Dalam ekosistem Kurikulum Merdeka, asesmen tidak lagi sekadar angka di atas kertas, melainkan sebuah kompas yang mengarahkan proses pembelajaran. Salah satu instrumen paling vital dalam asesmen sumatif maupun formatif adalah soal pilihan ganda. Namun, untuk menghasilkan soal yang berkualitas, seorang pendidik wajib menyusun kisi-kisi soal yang terstruktur.
baca juga: Soal dan Pembahasan Mesin Pencari: Strategi Belajar Efektif
Artikel ini akan mengupas tuntas cara membuat kisi-kisi soal pilihan ganda yang benar, prinsip-prinsip dasarnya, hingga contoh konkret yang bisa Anda adaptasi di kelas.
Mengapa Kisi-Kisi Soal Sangat Penting di Kurikulum Merdeka?
Kisi-kisi adalah peta jalan bagi penyusun soal. Tanpa kisi-kisi, soal cenderung menumpuk pada tingkat kognitif rendah (C1-C2) atau tidak selaras dengan Capaian Pembelajaran (CP). Di Kurikulum Merdeka, kisi-kisi berfungsi untuk:
- Menjamin Keselarasan (Alignment): Memastikan soal benar-benar mengukur materi yang ada dalam Tujuan Pembelajaran (TP).
- Keadilan bagi Siswa: Memberikan representasi materi yang proporsional sesuai dengan waktu yang dihabiskan saat KBM.
- Standarisasi Kualitas: Memudahkan proses review atau validasi soal oleh rekan sejawat atau kepala sekolah.

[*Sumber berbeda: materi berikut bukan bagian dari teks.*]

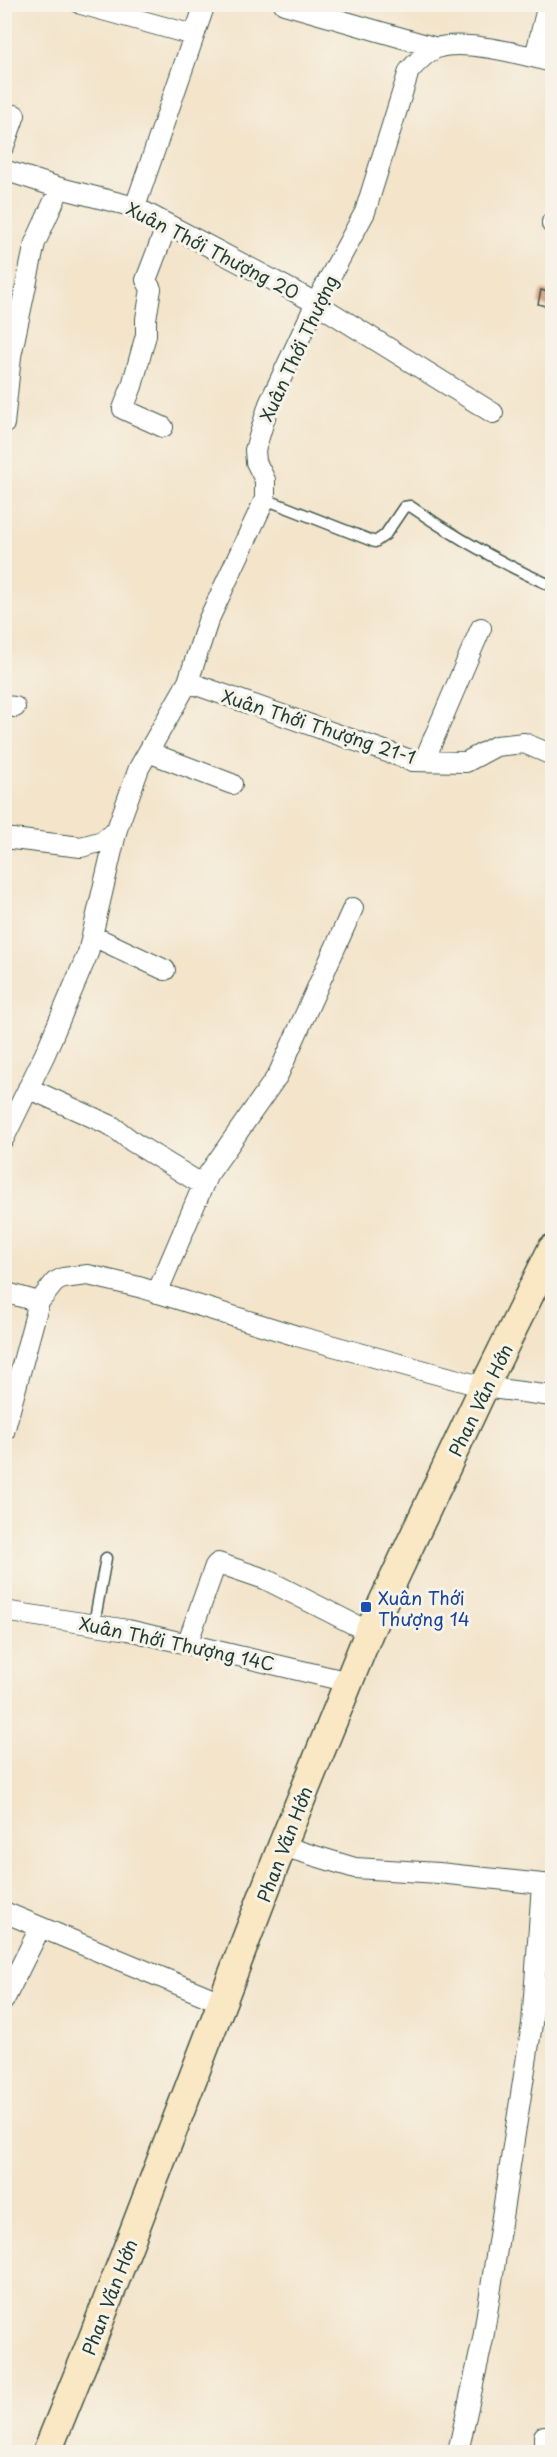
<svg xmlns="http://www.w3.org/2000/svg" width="557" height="2457" viewBox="0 0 557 2457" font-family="'Playpen Sans',sans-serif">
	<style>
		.building { fill: #cf9877 }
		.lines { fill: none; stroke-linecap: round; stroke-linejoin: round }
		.lane-casing { stroke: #3f564a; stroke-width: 13 }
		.street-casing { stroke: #3f564a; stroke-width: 22 }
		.secondary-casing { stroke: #3f564a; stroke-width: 31 }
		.lane { stroke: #fff; stroke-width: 10 }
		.street { stroke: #fff; stroke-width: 20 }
		.secondary { stroke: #fae7c3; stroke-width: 28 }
		.transit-dot { fill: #1a4fb4; stroke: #f7f3e8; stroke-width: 2 }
		.labels { text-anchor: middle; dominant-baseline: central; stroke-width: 6; stroke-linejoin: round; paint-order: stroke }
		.street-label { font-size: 18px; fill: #1f3d34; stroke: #f7f3e8 }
		.transit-label { font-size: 18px; fill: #164399; stroke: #f7f3e8; text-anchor: start }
	</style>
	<rect width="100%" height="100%" fill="#f7f3e8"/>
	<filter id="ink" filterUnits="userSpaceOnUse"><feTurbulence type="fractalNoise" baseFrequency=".0167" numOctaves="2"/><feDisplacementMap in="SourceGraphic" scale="12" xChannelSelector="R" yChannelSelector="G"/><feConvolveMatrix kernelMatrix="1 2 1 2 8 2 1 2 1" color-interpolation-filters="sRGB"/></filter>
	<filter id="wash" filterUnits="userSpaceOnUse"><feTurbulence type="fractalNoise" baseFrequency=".008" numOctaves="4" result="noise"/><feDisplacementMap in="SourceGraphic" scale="24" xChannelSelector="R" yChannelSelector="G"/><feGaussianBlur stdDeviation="1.35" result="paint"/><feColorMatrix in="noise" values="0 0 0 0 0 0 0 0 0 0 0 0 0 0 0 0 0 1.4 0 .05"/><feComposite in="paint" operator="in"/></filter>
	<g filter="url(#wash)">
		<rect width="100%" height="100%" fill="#f3e4ca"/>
		<g id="blocks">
			<path class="building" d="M541 290 552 293V308L538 304Z"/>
		</g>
	</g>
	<g filter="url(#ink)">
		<use href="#blocks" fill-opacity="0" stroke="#3f564a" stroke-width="1.5"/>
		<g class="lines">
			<g class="lane-casing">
				<path id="lane" d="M265 499 375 542 385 535 404 507 410 506C455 537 502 564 552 586
					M94 1624 106 1558"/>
			</g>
			<g class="street-casing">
				<path id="street" d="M81 4 193 35
					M284 4 437 48
					M535 57 548 4
					M4 146 15 115
					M4 170 60 188 135 207 316 303 493 413
					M135 207 205 4
					M552 224V222
					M4 424 11 356 35 243 60 188
					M163 427 123 409 132 386 146 335V319L151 289 146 280 167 225
					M188 682 413 761 466 762 496 746 524 743 552 755
					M4 706 15 707
					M148 752 232 784
					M424 761 481 628
					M4 838 81 847 103 841 117 829
					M93 936 165 970
					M28 1088 112 1126 133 1142 203 1185
					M4 1138 45 1054 88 953 117 829 139 768 188 682 208 621 265 499V480L256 462 255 450 269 404 316 303 365 212 409 71C417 62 426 52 437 48 463 39 526 55 552 62
					M4 1292 39 1302
					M157 1293 207 1176 278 1075 353 908
					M4 1432 39 1302 55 1282 63 1278 88 1275 139 1287 297 1336 484 1387 552 1396
					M4 1611 128 1630 349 1682
					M187 1644 215 1566 218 1563 265 1579 369 1632
					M282 1846 355 1868 439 1873 552 1885
					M4 1912 223 2003
					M4 2000 40 1928
					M544 2436V2452
					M458 2452 483 2339 532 2024 542 1885"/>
			</g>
			<g class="secondary-casing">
				<path id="secondary" d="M47 2452 91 2343 282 1846 369 1632 484 1387 552 1249"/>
			</g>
			<use href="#lane" class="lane"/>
			<use href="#street" class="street"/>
			<use href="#secondary" class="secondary"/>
		</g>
	</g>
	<rect class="transit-dot" x="360" y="1601" width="12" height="12" rx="3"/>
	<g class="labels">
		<g class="street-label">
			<text transform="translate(213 250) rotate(27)">Xuân Thới Thượng 20</text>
			<text transform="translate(298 348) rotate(-65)">Xuân Thới Thượng</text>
			<text transform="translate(319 726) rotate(18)">Xuân Thới Thượng 21-1</text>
			<text transform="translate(480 1400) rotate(-64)">Phan Văn Hớn</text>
			<text transform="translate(177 1643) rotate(12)">Xuân Thới Thượng 14C</text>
			<text transform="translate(284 1844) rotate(-69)">Phan Văn Hớn</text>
			<text transform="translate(109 2297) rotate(-69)">Phan Văn Hớn</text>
		</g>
		<g class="transit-label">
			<text x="378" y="1597">Xuân Thới<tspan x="378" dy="21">Thượng 14</tspan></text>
		</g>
	</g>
	<rect width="557" height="2457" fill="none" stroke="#f7f3e8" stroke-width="24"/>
</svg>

Struktur Utama Kisi-Kisi Soal Kurikulum Merdeka
Berbeda dengan kurikulum sebelumnya, kisi-kisi di Kurikulum Merdeka lebih menekankan pada alur tujuan pembelajaran dan level kognitif yang mengarah pada Higher Order Thinking Skills (HOTS). Komponen utamanya meliputi:
- Identitas: Nama sekolah, mata pelajaran, fase/kelas, dan semester.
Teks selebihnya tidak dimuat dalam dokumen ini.